Крайний срок - Мэрфи Уоррен. Страница 5

— Вы не правы, — вмешался Римо. Он вырос в дверях и теперь оглядывал четверку с головы до ног. — Среди нас остались люди, полагающие, что зло должно быть наказуемо.

— Кто вы такой? — спросил один из киприотов.

Римо жестом потребовал тишины.

— Который из вас Тилас?

Коротышка с жидкими усами и глазами бассет-хаунда кротко поднял руку.

— Тилас — это я. А что?

— Я подслушал ваш разговор, — объяснил Римо. — Тебе я пойду навстречу: твоя смерть будет легкой.

Он исполнил обещание. Остальные умирали трудно.

Римо посмотрел на истерзанное тело последнего, в ком еще теплилась жизнь.

— Тебя найдут по весне, — сказал он. — Увидев, что с тобой стало, вся ваша банда уберется обратно на Кипр и забудет, как взрывать младенцев. Так что твоя смерть не напрасна: ты отдаешь жизнь ради соотечественниковкиприотов.

Умирающий издал нечленораздельный звук.

— Не слышу, — сказал Римо.

Звук не обрел членораздельности. Тогда Римо вынул у умирающего изо рта его правый локоть.

— Ну, говори.

— К черту соотечественников-киприотов!

— Так я и думал, — ответил Римо. — Если я повстречаю еще кого-нибудь из них, обязательно передам им твои слова.

Он снова вышел в холодную ветреную ночь и легко зашагал по снегу назад к обледеневшему склону.

Да, он — человек. Римо улыбнулся. Иногда совсем неплохо ощущать себя человеком.

Однако стоило ему ступить на борт баржи, качавшейся на озере Уиннипесоки, как иллюзия была поколеблена. Выяснилось, что у Римо обе ноги — левые и что по сравнению с ним гиппопотамы — солисты балета, а трубный звук, издаваемый слоном, — просто шепот любви.

Римо сменил черный комбинезон на хлопчатобумажные брюки и белую майку. Взгляд его был обращен на престарелого азиата, только что сообщившего ему все это. Азиат сидел на циновке; вокруг него были расставлены чернильницы, валялись гусиные перья, на коленях у него лежал большой кусок пергамента, за спиной — еще несколько таких же кусков.

Все пергаменты, включая тот, что лежал у азиата на коленях, были девственно чисты.

— Сегодня тебе не пишется, Чиун? — спросил его Римо.

— Мне бы всегда писалось, — ответил Чиун, — не будь у меня такой тяжести на сердце.

Римо отвернулся и устремил взгляд в окошко. В ночном небе все еще поблескивали звезды, но светлеющий горизонт предвещал близкую зарю.

— Выкладывай, чем я мешаю тебе жить на этот раз, — произнес Римо, не оборачиваясь.

— Очень полезное замечание, — сказал Чиун.

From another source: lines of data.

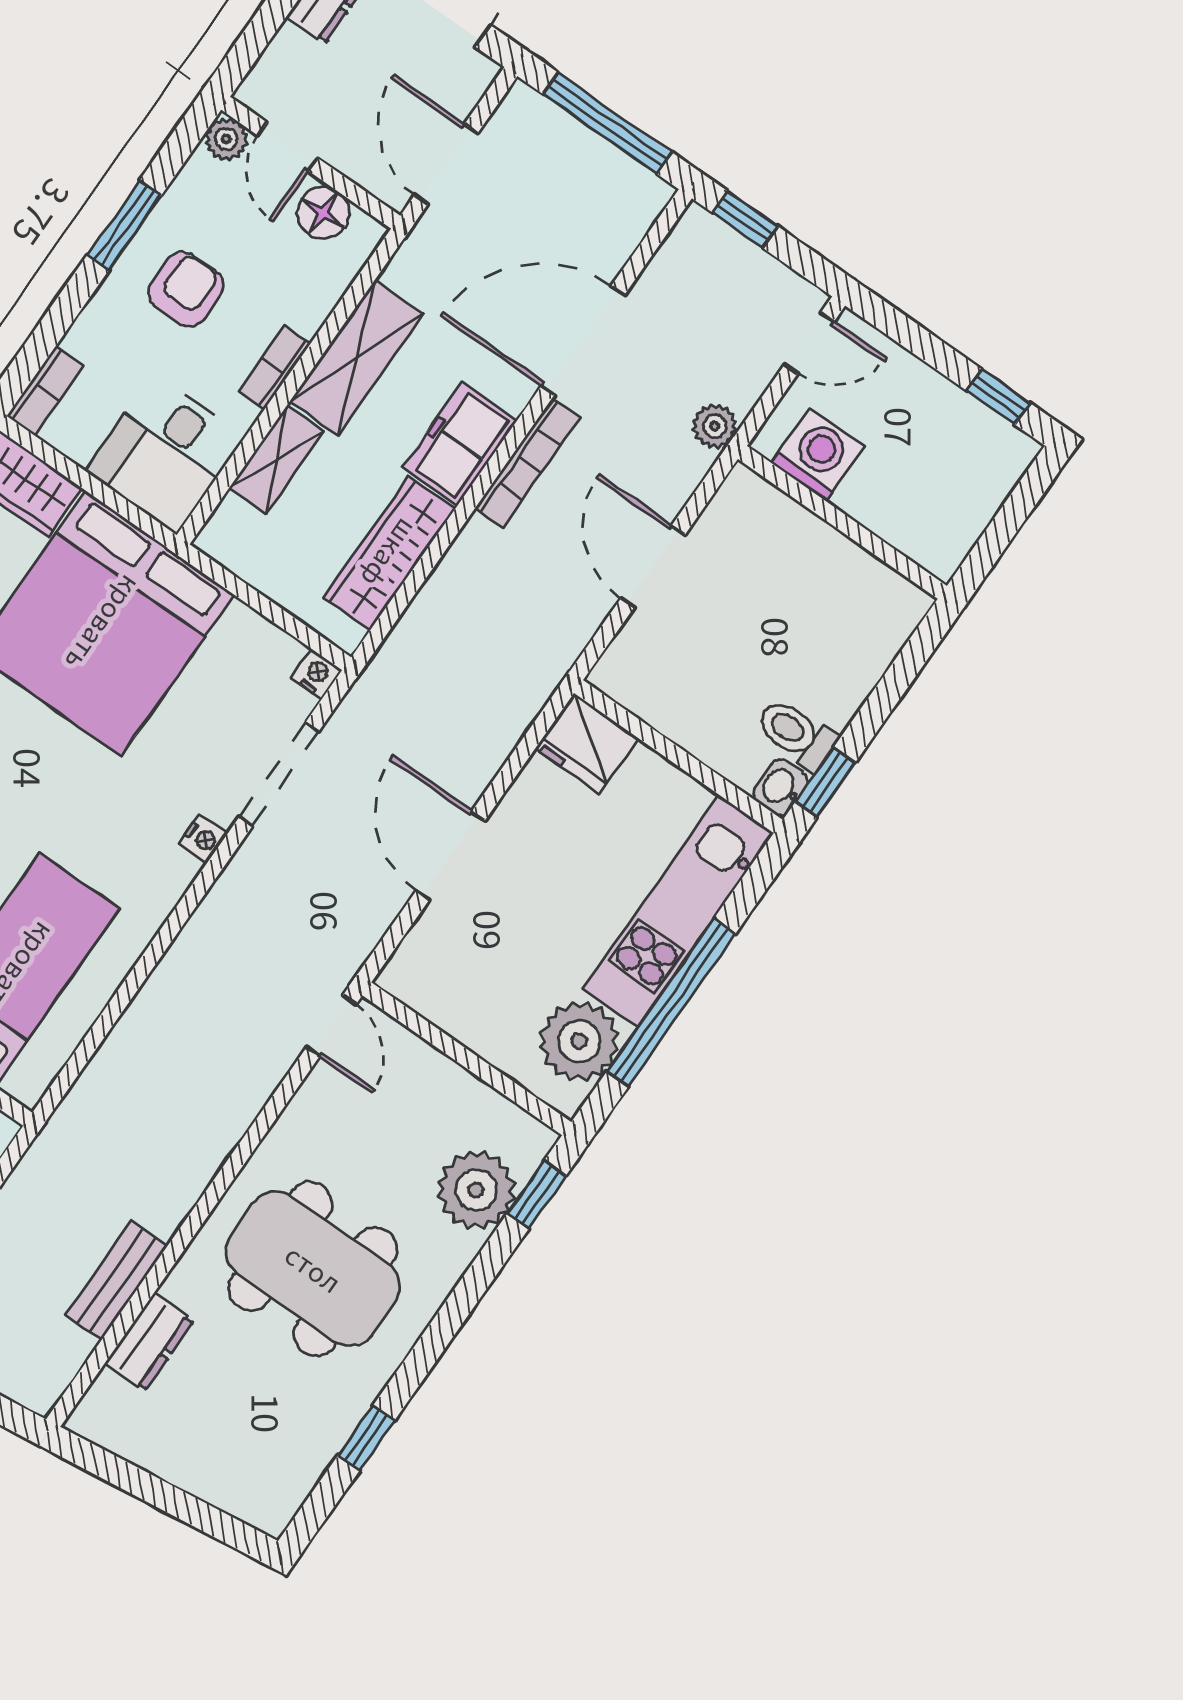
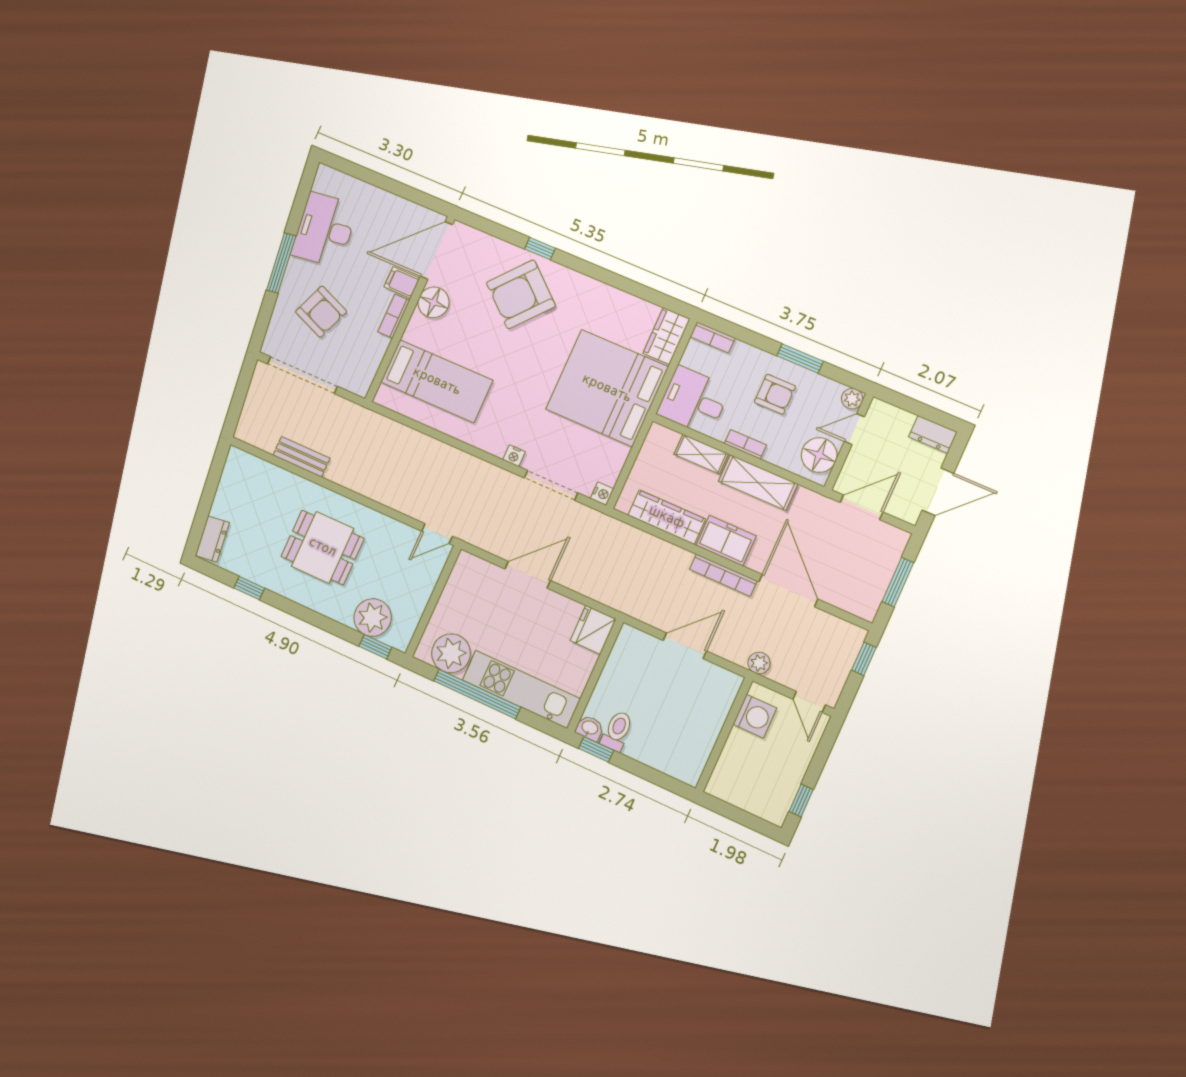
window: (607, 123) -> (898, 582), width x0.69
floor lamp: (323, 213) -> (819, 455), width x1.38, depth x1.38
dining table: (313, 1269) -> (323, 547), width x0.73
dresser: (149, 1342) -> (212, 539), moved, turned -97

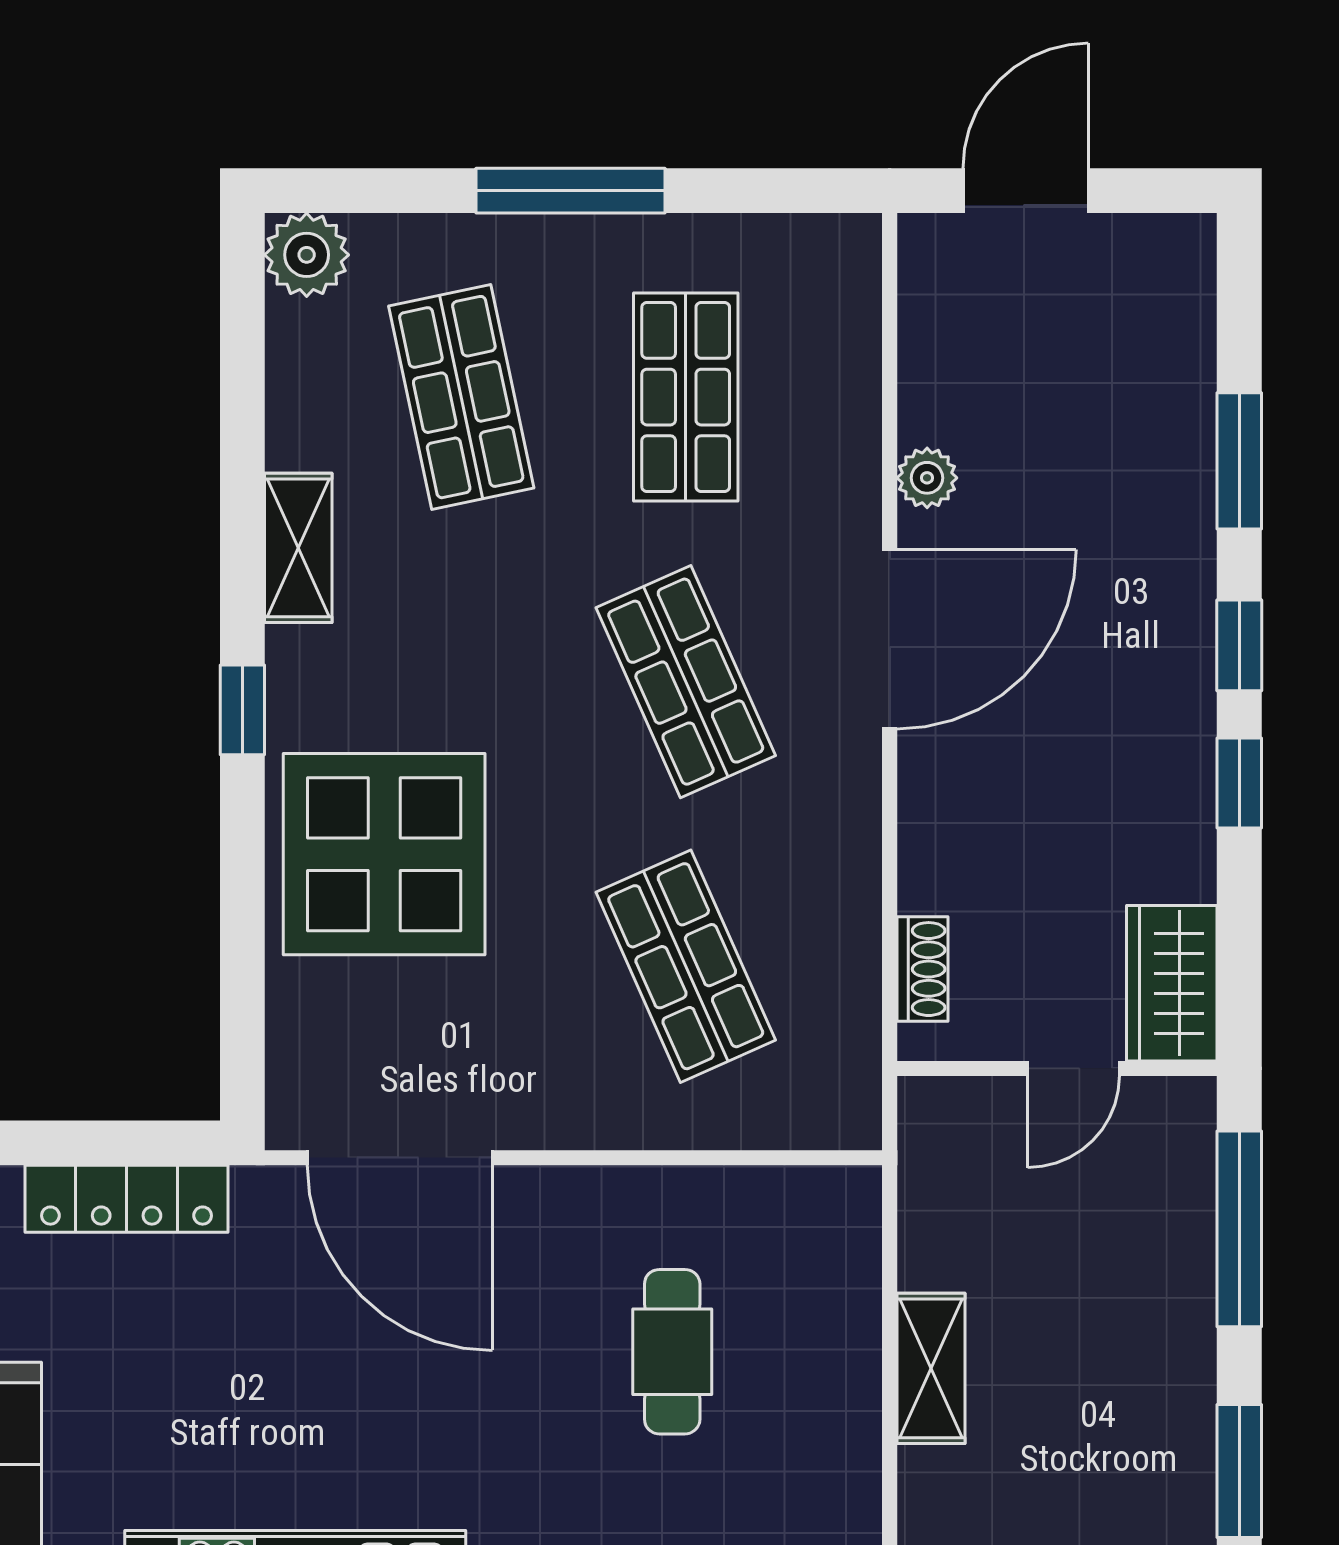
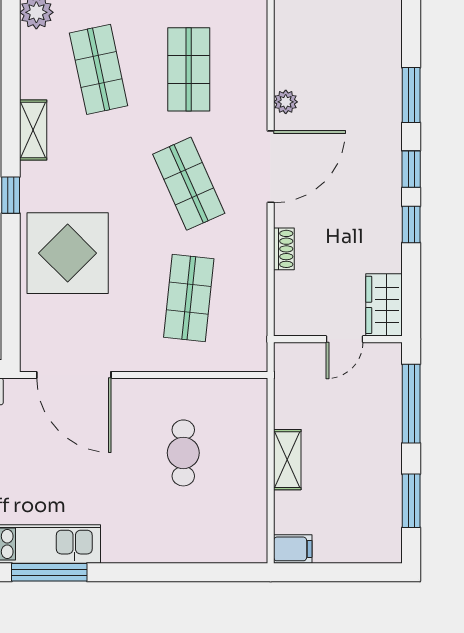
shop shelf: (686, 966) -> (189, 298), turned 30
shoe rack: (922, 969) -> (284, 249), moved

— Вдумчивое. Я — вдумчивый человек. Я понял это сегодня ночью там, на горе: я — человек, только и всего. Все твои глупые корейские басни насчет Шивы-Дестроера и моей божественной сущности — чистый вздор. Я — человек.

— Ха! — отозвался Чиун. — Ты сказал «вдумчивый»? — Говорил он пронзительным голоском, но на безупречном английском, без малейшего акцента. — Мне смешно! Ты — вдумчивый? Ха-ха-ха!

— Да, вдумчивый, — сказал Римо. — Потому что стоит лишить тебя возможности клеймить меня — и тебе придется смириться с фактом, что ты не способен ничего написать.

— Я не верю собственным ушам, — сказал Чиун.

— Повторяю: не можешь написать ни словечка. Тебе не написать ни сценария, ни книги, ни рассказа, ни сентиментальных стишков, даже если ты заставишь какой-нибудь журнал заключить с тобой договор. А уж такие стишки способен накропать каждый!

— Легко сказать, — молвил Чиун. — Пустая детская похвальба!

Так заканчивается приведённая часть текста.